• REQUIRED WORK
Scan the listing for the word "using", and copy out each line where it is found.

◆ ◆ ◆ ◆ ◆ ◆ ◆

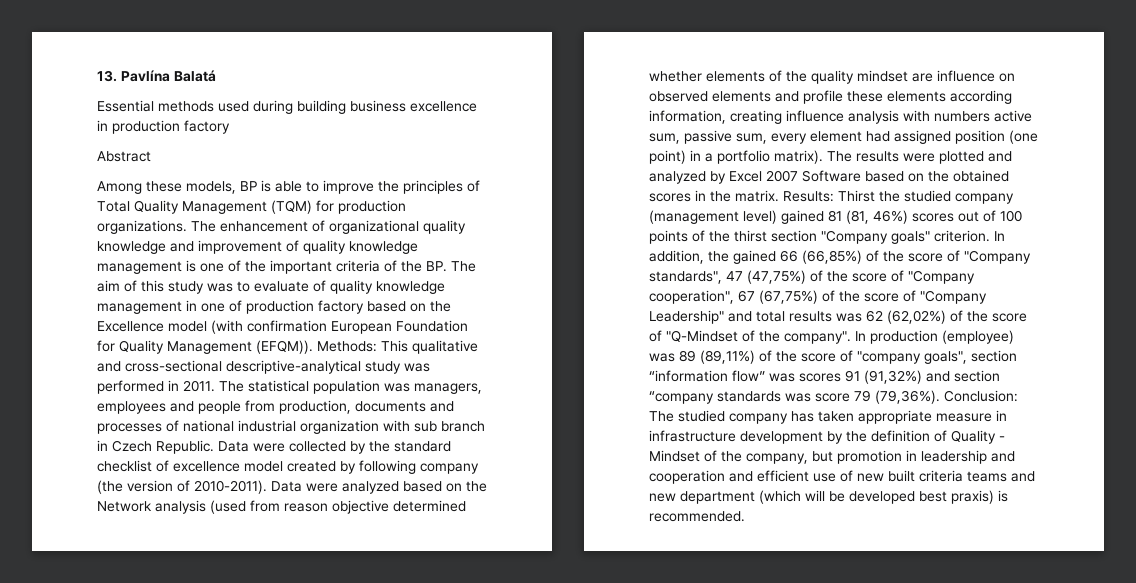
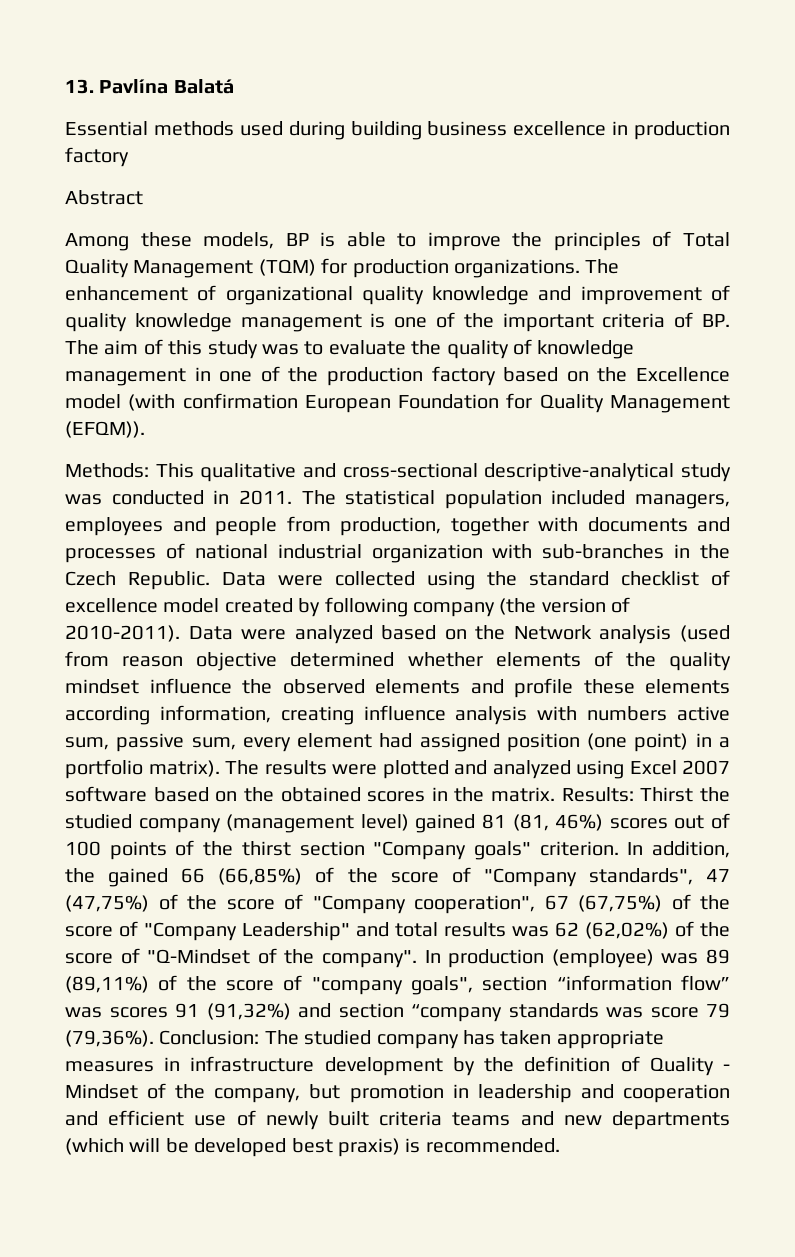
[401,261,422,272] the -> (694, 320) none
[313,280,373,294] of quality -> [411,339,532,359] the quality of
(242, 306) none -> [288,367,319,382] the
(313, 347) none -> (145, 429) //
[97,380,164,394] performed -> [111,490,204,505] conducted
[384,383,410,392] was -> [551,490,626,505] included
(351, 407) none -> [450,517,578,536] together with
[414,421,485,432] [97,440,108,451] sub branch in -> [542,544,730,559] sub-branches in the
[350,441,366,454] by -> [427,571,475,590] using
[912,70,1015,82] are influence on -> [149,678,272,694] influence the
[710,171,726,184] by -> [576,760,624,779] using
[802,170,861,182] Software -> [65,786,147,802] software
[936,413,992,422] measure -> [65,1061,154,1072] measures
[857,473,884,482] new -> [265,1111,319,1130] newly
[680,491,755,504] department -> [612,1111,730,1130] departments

◆ ◆ ◆ ◆ ◆ ◆ ◆

• SOLUTION
[350,441,366,454] by -> [427,571,475,590] using
[710,171,726,184] by -> [576,760,624,779] using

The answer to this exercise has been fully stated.